*Text taken from the online “Comprehensive Conservation Plan and Environmental Impact Statement” dated April 2004, of the Petit Manan National Wildlife Refuge Complex.

Boathouse and blind on Petit Manan Island

This 10-acre island lies 2.5 miles south of Petit Manan Point in the Town of Steuben, Washington County. It was acquired in 1974 by transfer from the U.S. Coast Guard. The Coast Guard continues to maintain the 119’ lighthouse tower and navigational aids, and the Service maintains several historical structures on the island. Petit Manan has long been considered one of the most important islands in the Gulf of Maine for colonial nesting seabirds.

Botanical inventories, including those for rare plants, were conducted in 1995, 2001, and 2002 (Widrig 1996 and Mittelhauser 2002). Vegetation on the north and east side of the island includes a variety of grasses, Angelica, raspberry, asters, meadowrue, blueberry, and beachpea. The southwestern and central areas of the island are dominated by a dense stand of raspberry which is rapidly expanding each year. Calamagrostis occupies a large portion of the western half of the island. The invasive species dodder established a strong foothold on the northern end of the island in 2000. Extensive vegetation management occurs, utilizing a variety of techniques such as burning, herbicide, and mechanical treatment to improve nesting seabird habitat. Annual monitoring of this vegetation and its response to treatment dictates what to do in forthcoming years.

PMI Lighthouse with laughing gulls

Significant numbers of terns had historically nested on the island, including 1,500 nesting pairs observed in 1971. However, when human presence on the island ended with automation of the light station in 1972, the numbers of nesting gulls gradually increased to the point they excluded all nesting terns by 1983. Tern restoration was initiated in 1984 in partnership with the College of the Atlantic. One of the first actions was the removal of herring and black-backed gulls. Within one week of the gull control effort, terns returned to nest on Petit Manan Island. The seabird colony has continued to grow, and the island now supports nesting by eight species of seabirds and waterfowl. Razorbill and common murre also routinely visit the island, however no nesting efforts have been documented. Leach’s storm-petrels and black guillemots also nest on the island. The island also supports migrating songbirds, shorebirds and raptors. Table 3-30 presents the nesting seabirds known on the island. An annual report is available upon request from Refuge Complex Headquarters.

Dory approaching PMI

Biological technicians live on the island each nesting season and conduct biological surveys (food and productivity studies), predator control and banding. Our staff and seasonal technicians conduct a complete census of the island each year; and record observations of all species observed on or adjacent to the island. Habitat restoration work continues as a cooperative

endeavor with the Gulf of Maine Seabird Working Group and MDIFW. The Refuge is currently participating in Arctic tern and Atlantic puffin metapopulation studies with the University of New Brunswick.
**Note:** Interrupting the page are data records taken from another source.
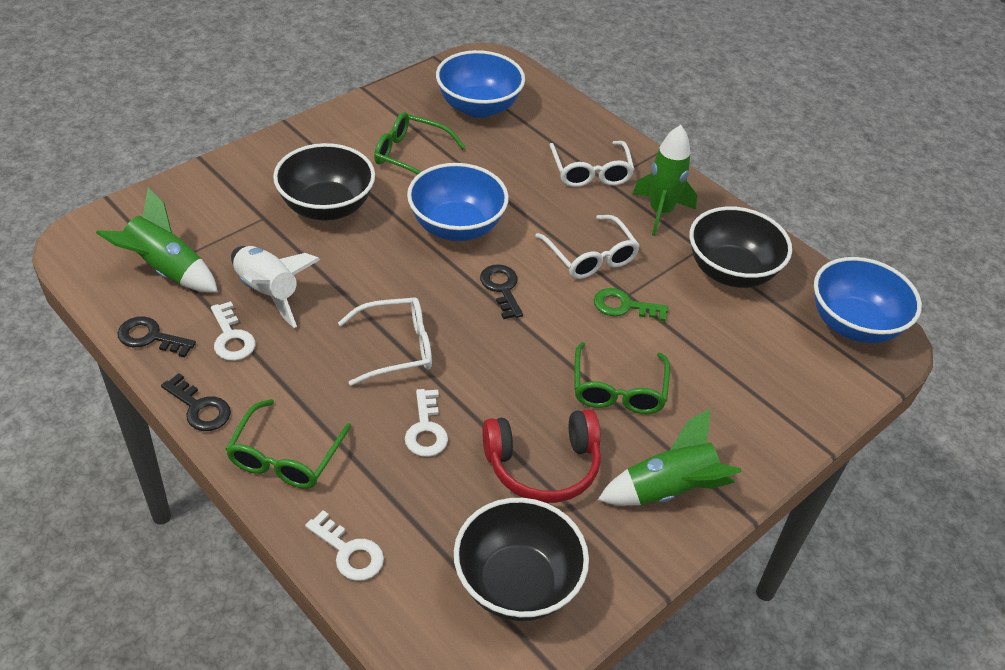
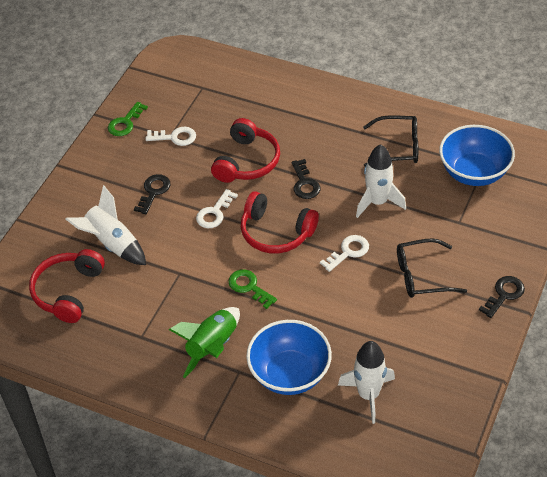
black bowl: [273,143,375,221] [454,498,589,621] [689,206,792,288] = 3 -> none = 0
black glasses: none = 0 -> [363,115,418,167] [397,238,467,298] = 2
blue bowl: [407,163,509,241] [436,50,525,118] [814,257,922,343] = 3 -> [246,320,332,395] [439,125,515,186] = 2
green glasses: [226,399,351,489] [374,112,465,175] [574,342,670,414] = 3 -> none = 0
green key: [594,288,668,322] = 1 -> [108,102,148,136] [228,269,277,309] = 2
green rocket: [96,187,218,292] [598,409,742,506] [633,125,697,236] = 3 -> [169,307,240,378] = 1
red headphones: [482,409,601,503] = 1 -> [29,249,105,323] [211,118,280,183] [241,191,319,253] = 3
white glasses: [338,297,432,386] [535,215,640,279] [550,141,634,187] = 3 -> none = 0
white rocket: [231,246,320,328] = 1 -> [66,185,146,265] [338,341,395,424] [356,144,406,218] = 3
The results of a spider inventory (Jennings 2000) and botanical inventory (Mittlehauser 2000) for this island is also available at Refuge Complex Headquarters.

The island is a popular tour boat destination. Several tour boats per day pause offshore to observe the island’s seabirds during June – August. Refuge Complex staff meet annually with the tour boat companies to discuss issues of concern, and we provide them with periodic updates throughout the seabird nesting season.

Petit Manan Island is closed to public access during the seabird nesting season: April 1 to August 31. It is open to migratory waterfowl hunting under State and Refuge regulations.